Mason County Michigan

Parenting Time

Parenting time, formerly called visitation, is the time a non-custodial parent spends with the child. It is considered to be in the child's best interest to have regular contact with the non-custodial parent unless there is clear and convincing evidence showing that parenting time would jeopardize the child's physical, mental, or emotional health.


Reasonable parenting time means the parents work cooperatively in coordinating parenting time. This type of parenting time order is generally more flexible and allows parents more control in changing parenting time plans.
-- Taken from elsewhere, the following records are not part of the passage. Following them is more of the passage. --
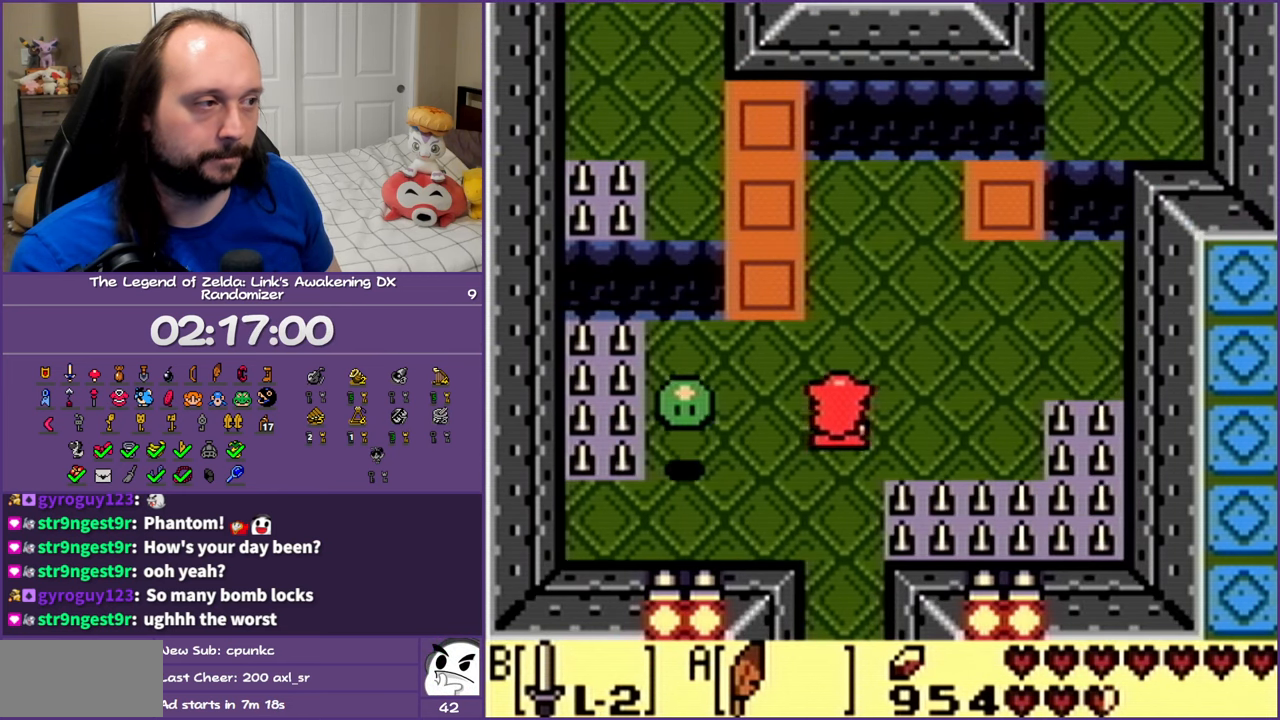
{"buttons": ["DPAD_UP", "DPAD_RIGHT"], "events": [[167, "DPAD_RIGHT", "down"]]}
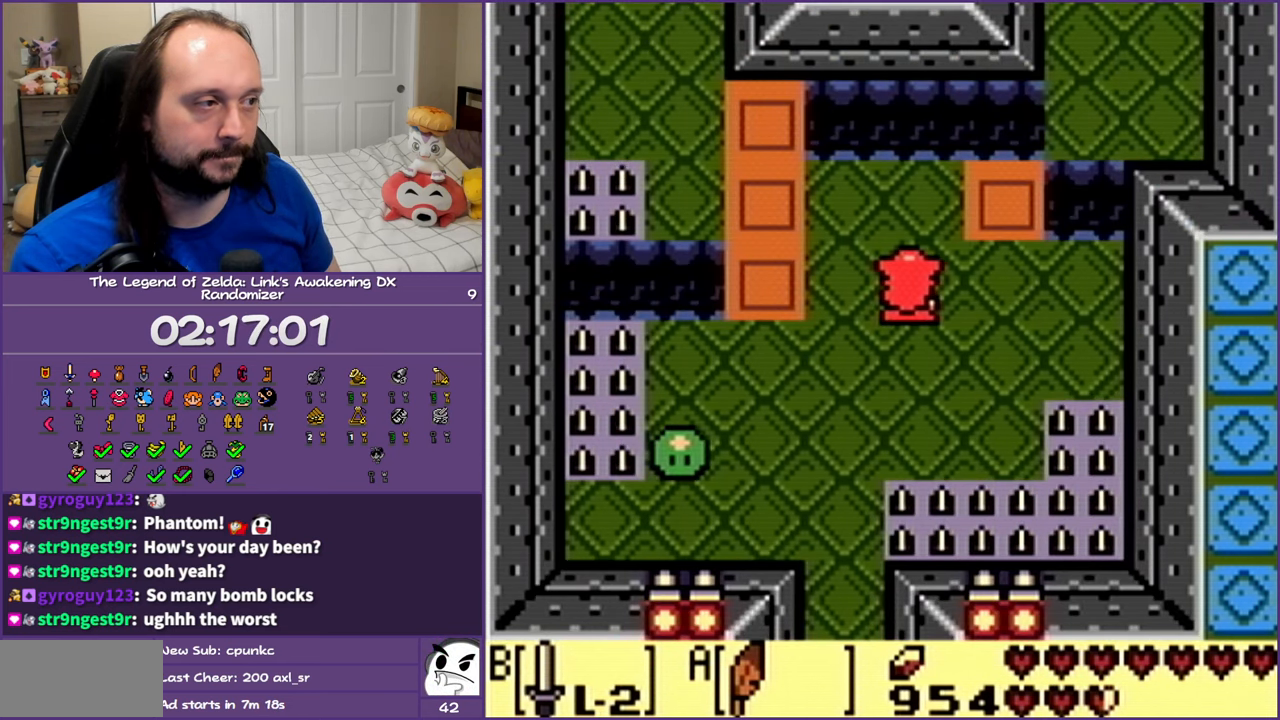
{"buttons": ["DPAD_RIGHT"], "events": [[450, "DPAD_UP", "up"]]}
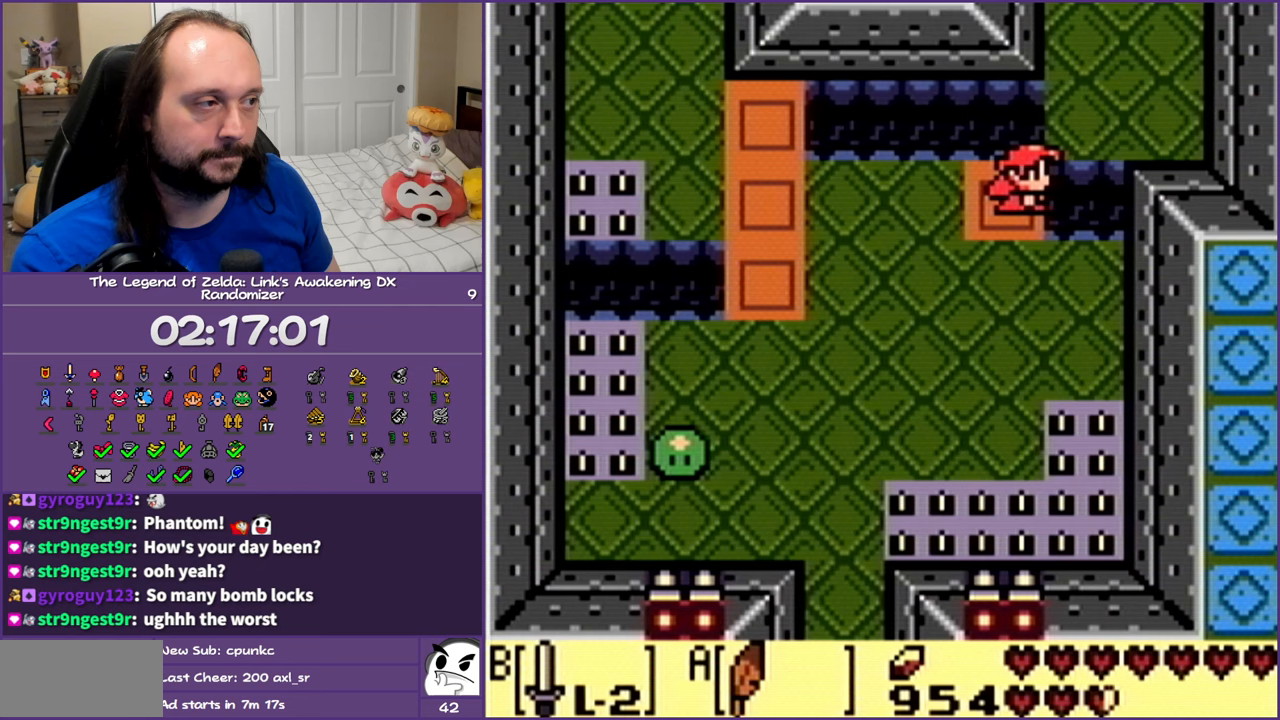
{"buttons": [], "events": [[133, "DPAD_DOWN", "down"], [233, "DPAD_DOWN", "up"], [250, "DPAD_RIGHT", "up"]]}
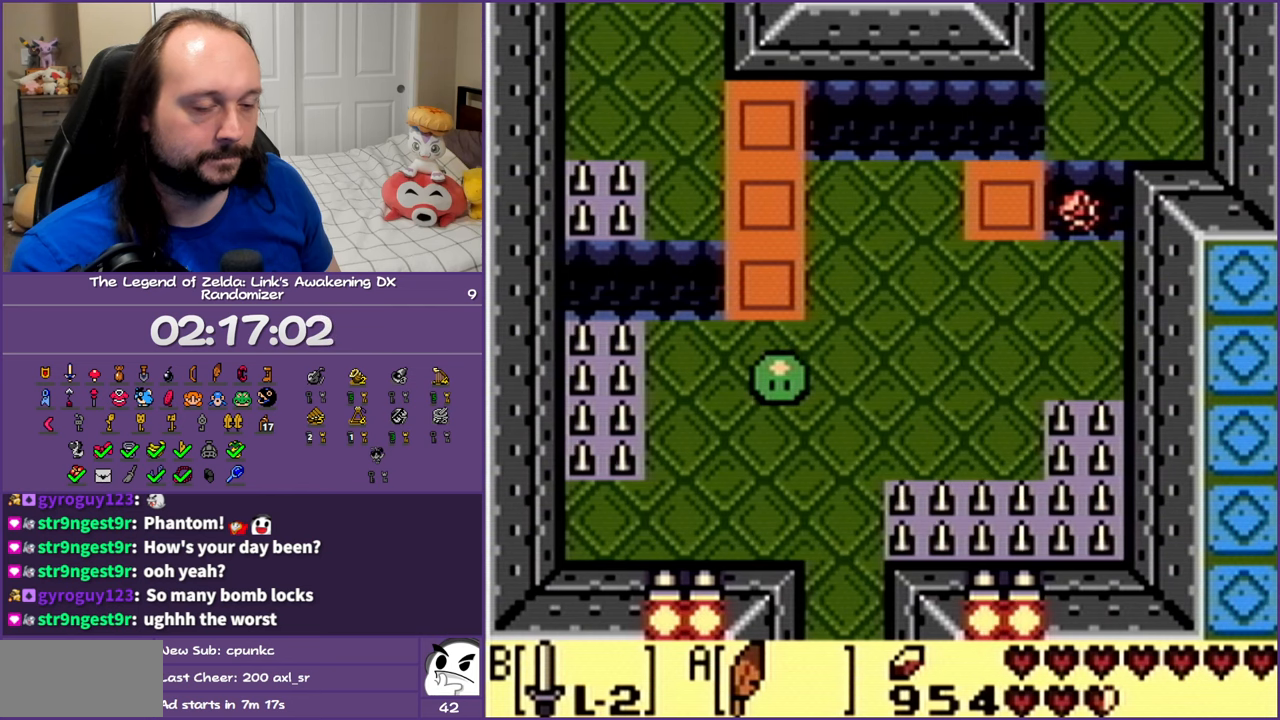
{"buttons": [], "events": []}
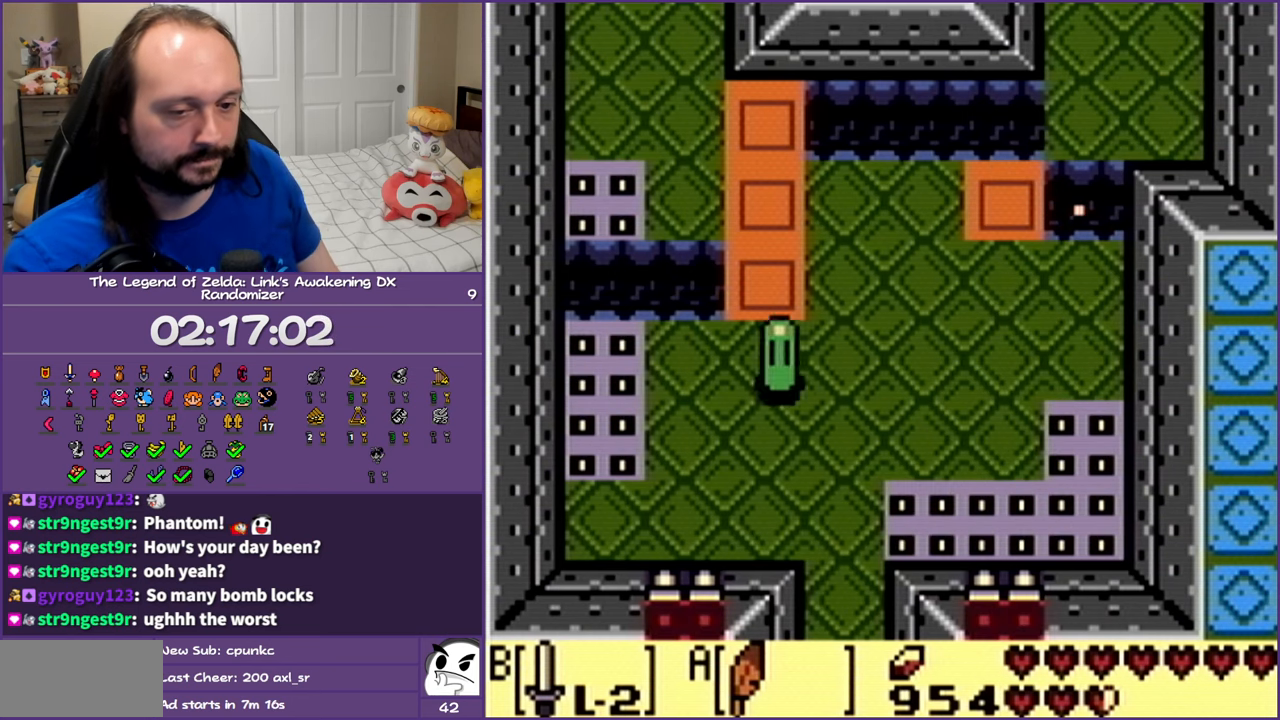
{"buttons": [], "events": []}
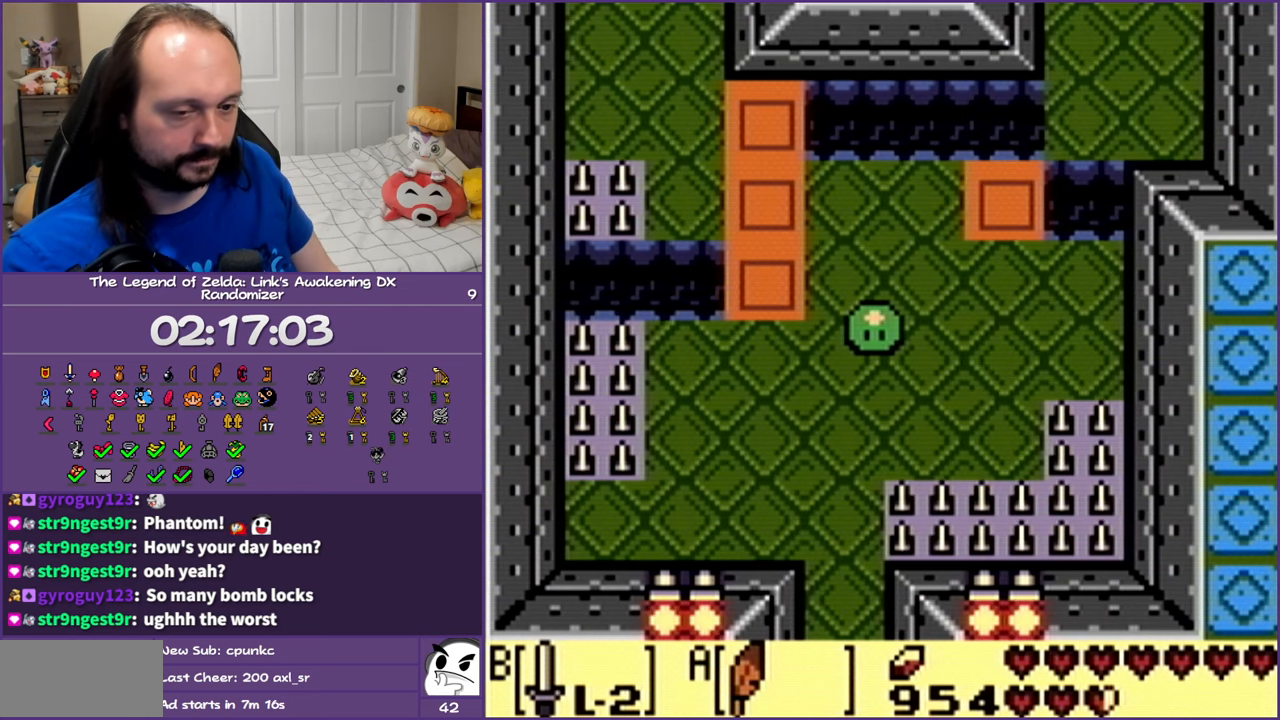
{"buttons": [], "events": []}
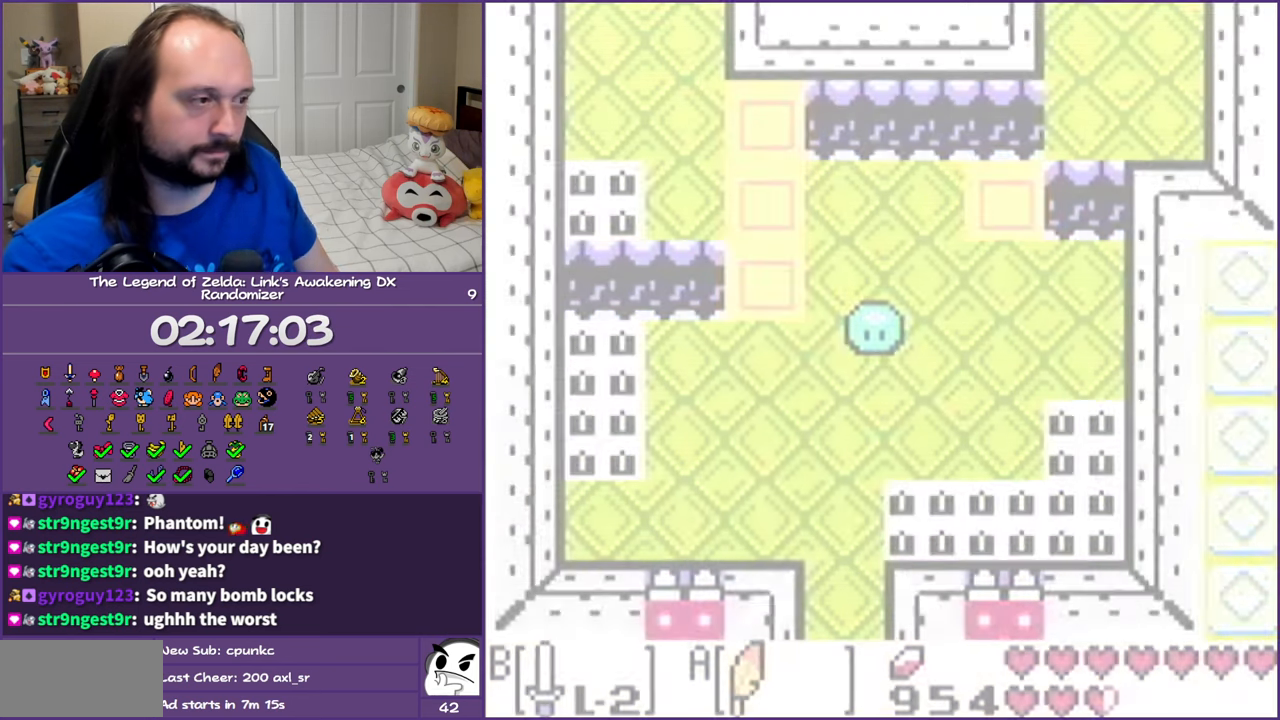
{"buttons": [], "events": []}
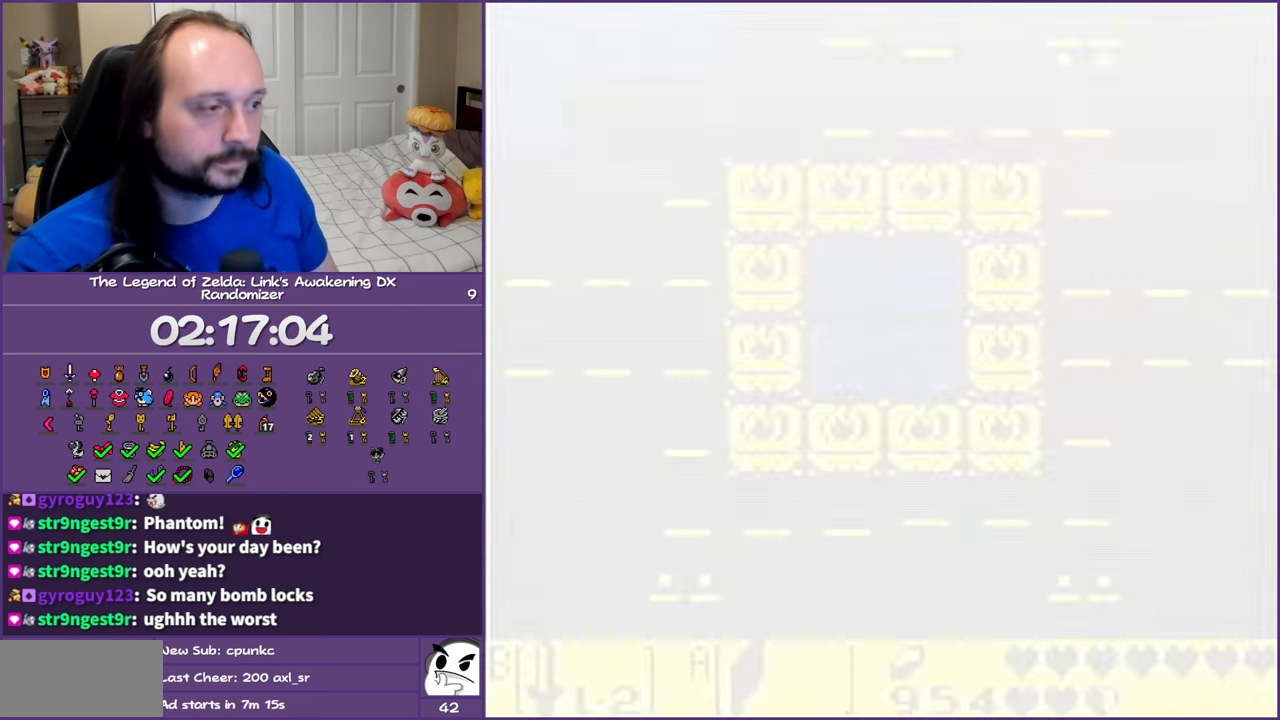
{"buttons": [], "events": []}
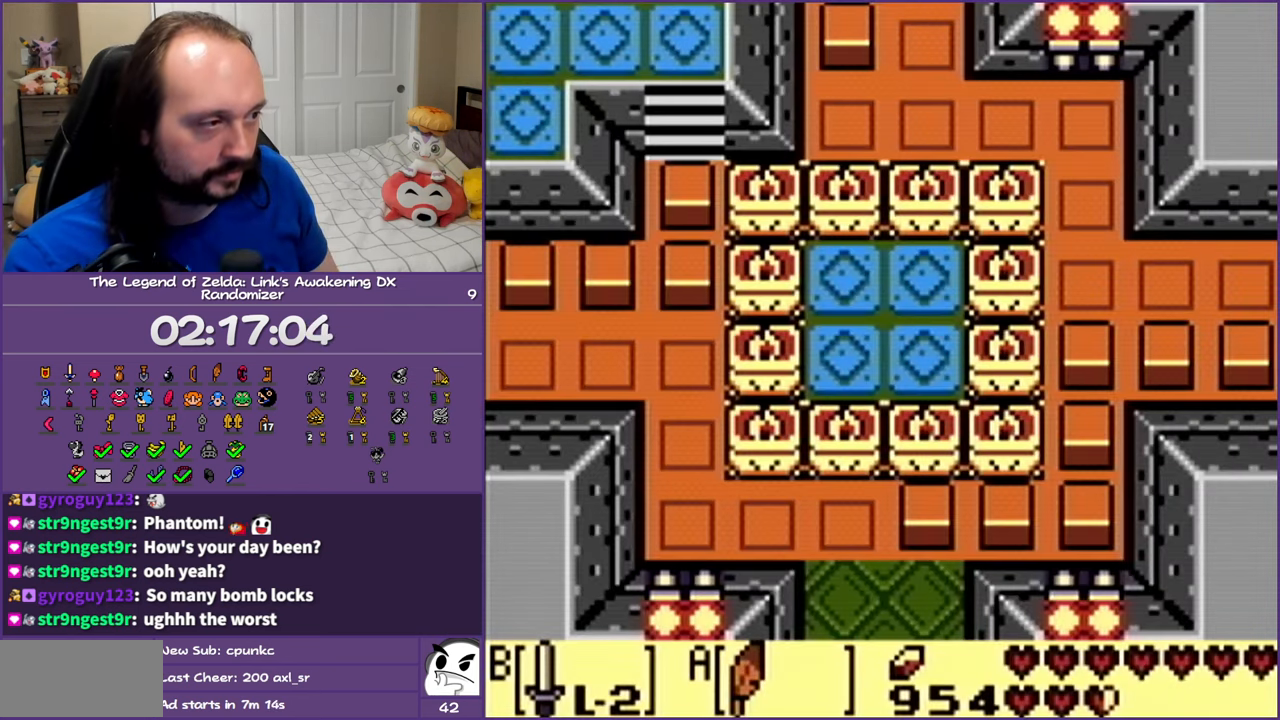
{"buttons": ["DPAD_DOWN", "DPAD_RIGHT"], "events": [[50, "DPAD_RIGHT", "down"], [317, "DPAD_DOWN", "down"]]}
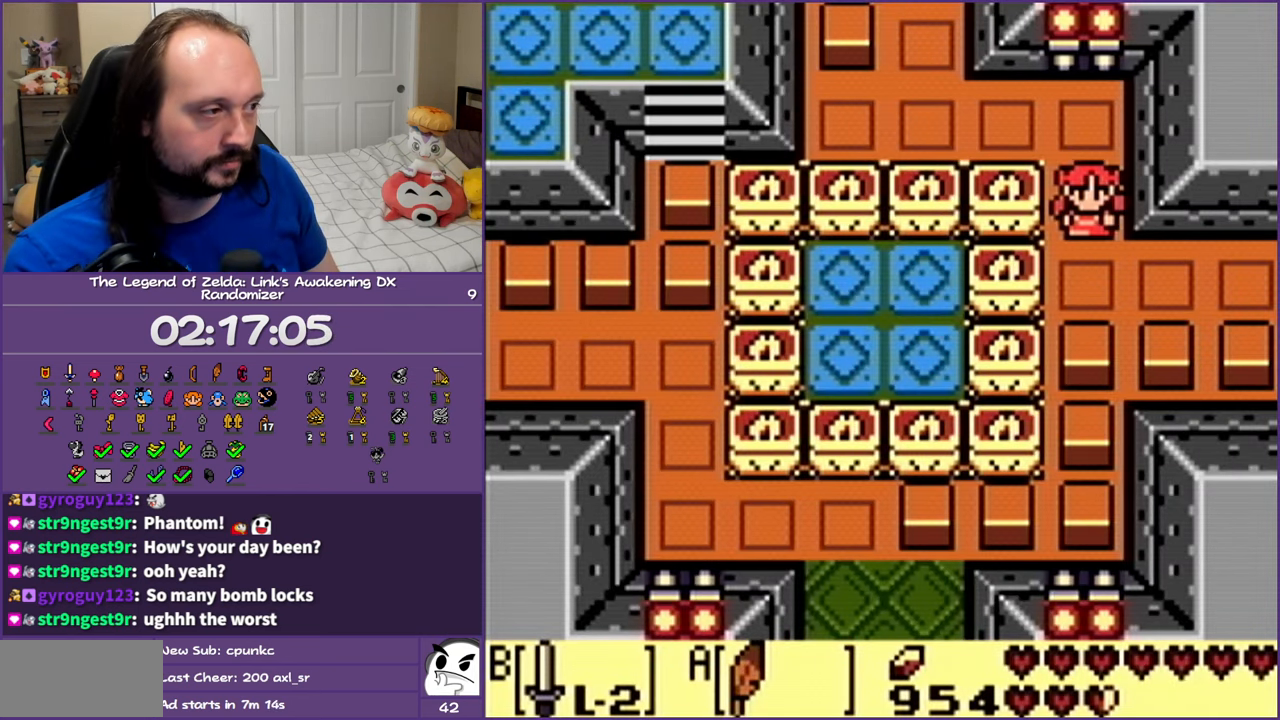
{"buttons": ["DPAD_RIGHT"], "events": [[167, "DPAD_DOWN", "up"]]}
Specific parenting time is typically a court-ordered schedule defining when parenting time is to take place.  Although this does not provide as much flexibility as reasonable parenting time, the additional structure is often helpful for parents.


The Michigan Child Custody Act provides the following factors for determining the frequency, duration, and type of parenting time to be granted by the Court:

(a) The existence of any special circumstances or needs of the child.

(b)Whether the child is a nursing child less than 6 months of age, or less than 1 year of age if the child receives substantial nutrition through nursing.

(c)The reasonable likelihood of abuse or neglect of the child during parenting time.

(d)The reasonable likelihood of abuse of a parent resulting from the exercise of parenting time.

(e)The inconvenience to, and burdensome impact or effect on the child of traveling to and from the parenting time.

(f) Whether the visiting parent can reasonably be expected to exercise parenting time in accordance with the court order.

(g) Whether the visiting parent has frequently failed to exercise parenting time.

(h)The threatened or actual detention of the child with the intent to retain or conceal the child from the other parent or from a third person who has legal custody. A custodial parent's temporary residence with the child in a domestic violence shelter shall not be construed as evidence of the custodial parent's intent to retain or conceal the child from the other parent.

(i) Any other relevant factors.


The Friend of the Court is required to provide enforcement services regarding parenting time orders. Enforcement begins when a written statement including dates, times, and reasons for any claimed denial of parenting time is received  A party may request Friend of the Court assistance in preparing the statement. Most parenting time issues are addressed first through mediation.  If mediation is not successful in resolving the issue, then the Friend of the Court may set a binding schedule, in some cases, or schedule a hearing to resolve the issue.

Parenting time and support are separate orders of the court, with separate enforcement procedures. Child support should still be paid if the custodial parent is not allowing parenting time and  parenting time should be allowed if the non-custodial parent is not paying child support.  

It is the custodial parent's decision whether or not to send the child for parenting time if it appears that the other parent has been drinking excessively or using drugs.  If the decision is made to deny parenting time in these circumstances, the custodial parent may be asked to explain to the court why denying parenting time was in the best interest of the child.


A change or modification of the parenting time order may be initiated by the Friend of the Court or by either party.  In many cases the Friend of the Court will hold an informal hearing or mediation session to address changes in parenting time.  The Friend of the Court offers a Motion Regarding Parenting Time form ( see FORMS page) for use by a party who chooses to file a motion to establish or change parenting time. Instructions and assistance are available. A $100 filing fee is required.

If the parties agree to a parenting time order, the Friend of the Court will prepare a stipulation and order at no cost to the parties.


The teenage years are often stressful and may be further complicated for the child by parenting time demands.  As a child grows and changes, it may be helpful to change the parenting time plan.  You may want to see if you can work out a different parenting time arrangement with the child and the other parent or you may contact the Friend of the Court in writing for assistance.